Prediction of the reaction mechanisms of sesquiterpene coumarin synthases supports a direct evolutionary link with triterpene biosynthesis

Sesquiterpene coumarins are primarily produced by plants of the Apiaceae and Asteraceae families. Farnesylation of 7-hydroxycoumarins such as umbelliferone, scopoletin or isofraxidin yield linear 7-farnesyloxycoumarins that are converted to various cyclic sesquiterpene coumarins by sesquiterpene coumarin synthases (cyclases). The terminal double bond of the linear 7-farnesyloxycoumarins is epoxidized by a sesquiterpene coumarin epoxidase.
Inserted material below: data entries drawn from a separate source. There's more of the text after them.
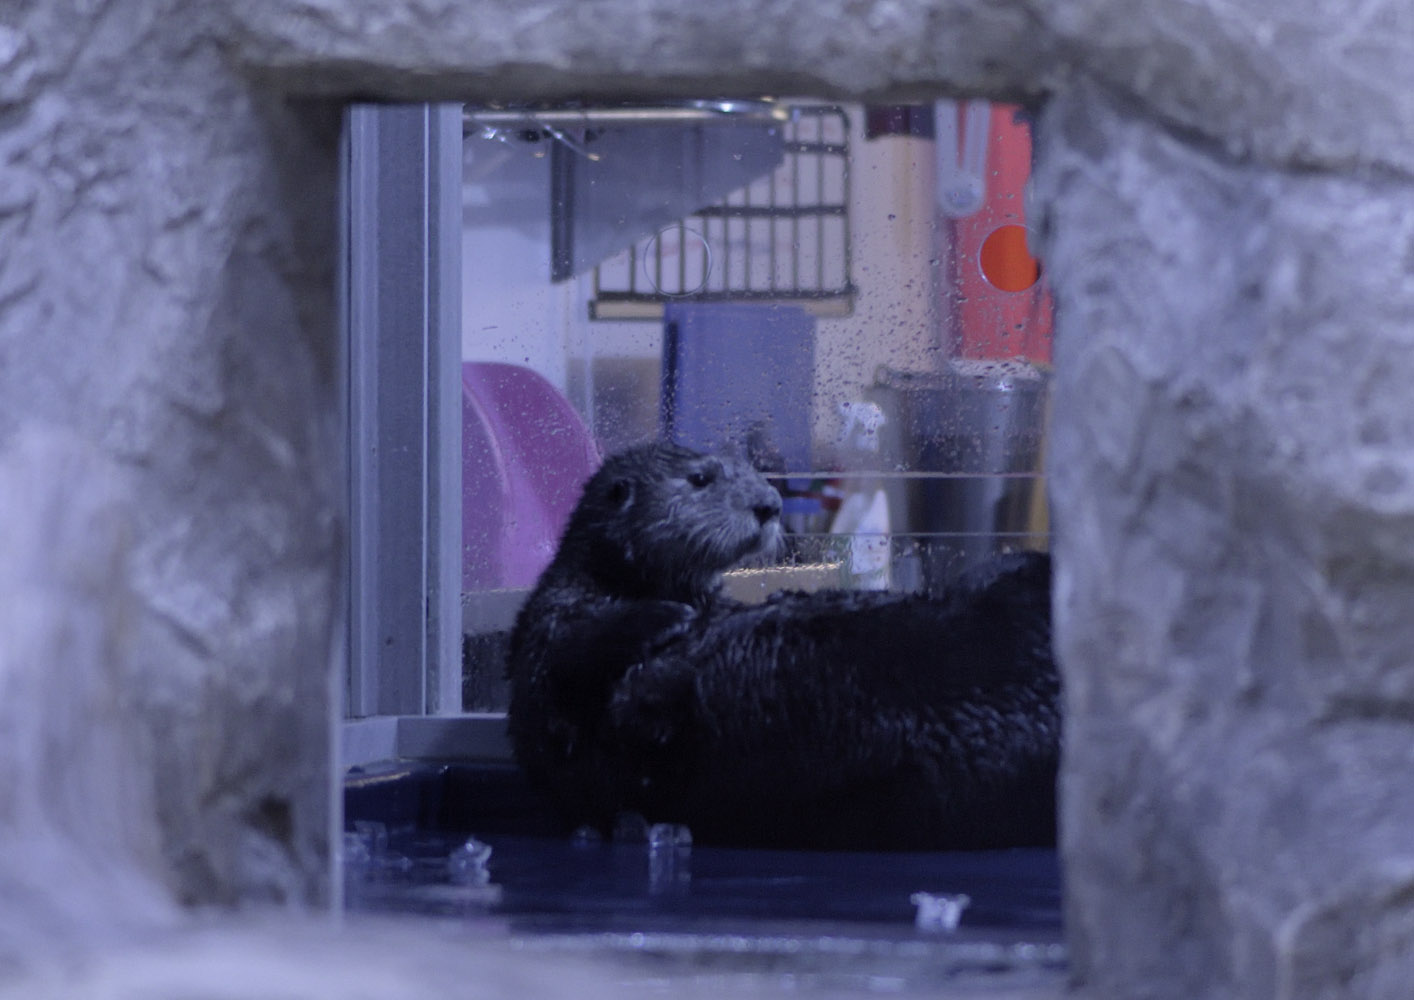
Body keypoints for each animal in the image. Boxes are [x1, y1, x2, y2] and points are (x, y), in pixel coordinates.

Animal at [506, 441, 1059, 851]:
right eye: (700, 479)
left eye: (754, 474)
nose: (769, 506)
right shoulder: (555, 621)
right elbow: (570, 657)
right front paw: (668, 617)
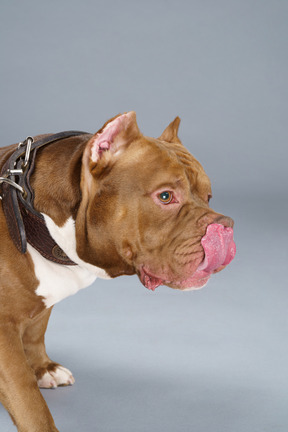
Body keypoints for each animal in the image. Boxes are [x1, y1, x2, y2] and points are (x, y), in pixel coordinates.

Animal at [0, 112, 235, 432]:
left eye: (208, 196)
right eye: (165, 196)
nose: (224, 226)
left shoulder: (45, 298)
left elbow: (36, 331)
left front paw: (43, 368)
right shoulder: (3, 331)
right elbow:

The diverse 7-(10′,11′-oxidofarnesyloxy)-coumarins produced are protonated by various sesquiterpene coumarin synthases to generate a carbocation that initiates cyclization of the farnesyl moiety (A process analogous to the carbocation cascades observed with sesquiterpene synthases and other cyclases involved in the biosynthesis of additional terpene classes, such as the triterpenes). These reaction mechanisms typically include Wagner-Meerwein rearrangements, such as hydride, methyl, and other alkyl shifts, but can also involve more complex processes including Grob fragmentations. Around 260 sesquiterpene coumarins based on 7-farnesyloxycoumarins have been described, but essentially nothing is known about the biosynthetic enzymes involved, i.e., farnesyltransferase, sesquiterpene coumarin epoxidase and synthase. In this review, putative reaction pathways for formation of the carbon skeletons of all known 7-farnesyloxycoumarins-derived sesquiterpene coumarins are presented.